[[ Data open ]]

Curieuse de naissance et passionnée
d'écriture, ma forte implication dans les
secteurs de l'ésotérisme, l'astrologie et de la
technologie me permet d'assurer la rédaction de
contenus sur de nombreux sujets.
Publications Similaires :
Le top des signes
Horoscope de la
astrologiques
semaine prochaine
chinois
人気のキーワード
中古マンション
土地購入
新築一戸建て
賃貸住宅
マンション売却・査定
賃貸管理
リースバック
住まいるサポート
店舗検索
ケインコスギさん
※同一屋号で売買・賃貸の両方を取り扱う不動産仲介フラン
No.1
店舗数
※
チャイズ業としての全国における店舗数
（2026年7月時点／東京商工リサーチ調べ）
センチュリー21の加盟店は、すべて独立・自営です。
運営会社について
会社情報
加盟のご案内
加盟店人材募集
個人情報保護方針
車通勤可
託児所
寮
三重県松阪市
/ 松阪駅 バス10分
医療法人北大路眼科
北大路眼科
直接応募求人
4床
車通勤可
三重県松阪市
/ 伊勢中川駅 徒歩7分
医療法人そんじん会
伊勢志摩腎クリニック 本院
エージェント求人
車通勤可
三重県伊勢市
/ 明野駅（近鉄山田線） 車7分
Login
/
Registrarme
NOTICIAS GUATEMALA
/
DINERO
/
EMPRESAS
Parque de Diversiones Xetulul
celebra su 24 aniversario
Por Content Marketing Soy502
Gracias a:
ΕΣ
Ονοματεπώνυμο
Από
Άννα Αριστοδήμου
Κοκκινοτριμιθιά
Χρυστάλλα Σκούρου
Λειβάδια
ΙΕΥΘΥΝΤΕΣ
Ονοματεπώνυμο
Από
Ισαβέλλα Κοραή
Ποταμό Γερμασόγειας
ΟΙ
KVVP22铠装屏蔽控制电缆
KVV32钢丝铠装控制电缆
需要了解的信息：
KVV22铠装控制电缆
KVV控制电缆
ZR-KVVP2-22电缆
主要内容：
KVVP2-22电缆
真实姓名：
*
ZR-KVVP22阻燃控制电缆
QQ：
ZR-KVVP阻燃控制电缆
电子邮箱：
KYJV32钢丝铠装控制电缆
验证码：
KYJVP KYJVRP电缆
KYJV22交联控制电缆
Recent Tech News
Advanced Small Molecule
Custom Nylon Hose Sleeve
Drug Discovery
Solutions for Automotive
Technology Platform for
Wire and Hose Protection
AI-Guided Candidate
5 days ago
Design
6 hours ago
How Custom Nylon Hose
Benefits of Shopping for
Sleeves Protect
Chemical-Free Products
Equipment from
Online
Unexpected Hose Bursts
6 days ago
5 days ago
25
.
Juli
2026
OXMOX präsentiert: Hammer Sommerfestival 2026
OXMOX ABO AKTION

[[ Data closed ]]

Output exactly the lines from the one containing "Sleeves Protect" through the last line of the entries, both ends included.

## Answer space
Sleeves Protect
Chemical-Free Products
Equipment from
Online
Unexpected Hose Bursts
6 days ago
5 days ago
25
.
Juli
2026
OXMOX präsentiert: Hammer Sommerfestival 2026
OXMOX ABO AKTION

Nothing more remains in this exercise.